Saved data entries:
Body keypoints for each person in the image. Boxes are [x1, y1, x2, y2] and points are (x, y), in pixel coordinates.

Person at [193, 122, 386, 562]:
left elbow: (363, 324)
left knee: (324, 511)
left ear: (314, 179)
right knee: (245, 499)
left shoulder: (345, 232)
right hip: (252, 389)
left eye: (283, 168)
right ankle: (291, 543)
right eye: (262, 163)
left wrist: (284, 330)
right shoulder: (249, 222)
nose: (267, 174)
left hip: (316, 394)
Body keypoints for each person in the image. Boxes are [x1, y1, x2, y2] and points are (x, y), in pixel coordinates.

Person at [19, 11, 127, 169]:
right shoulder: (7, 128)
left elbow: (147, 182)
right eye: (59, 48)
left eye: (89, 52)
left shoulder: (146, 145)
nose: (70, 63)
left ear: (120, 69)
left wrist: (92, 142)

▸ What to work on
Transcribe each entry precisely, missing none.

▸ The completed task
Body keypoints for each person in the image. Boxes are [x1, y1, x2, y2] and points are (x, y), in pixel coordinates.

Person at [193, 122, 386, 562]:
left elbow: (363, 324)
left knee: (324, 511)
left ear: (314, 179)
right knee: (245, 499)
left shoulder: (345, 232)
right hip: (252, 389)
left eye: (283, 168)
right ankle: (291, 543)
right eye: (262, 163)
left wrist: (284, 330)
right shoulder: (249, 222)
nose: (267, 174)
left hip: (316, 394)
Body keypoints for each person in the image. Boxes are [x1, y1, x2, y2] and points are (x, y), in pixel coordinates.

Person at [19, 11, 127, 169]:
right shoulder: (7, 128)
left elbow: (147, 182)
right eye: (59, 48)
left eye: (89, 52)
left shoulder: (146, 145)
nose: (70, 63)
left ear: (120, 69)
left wrist: (92, 142)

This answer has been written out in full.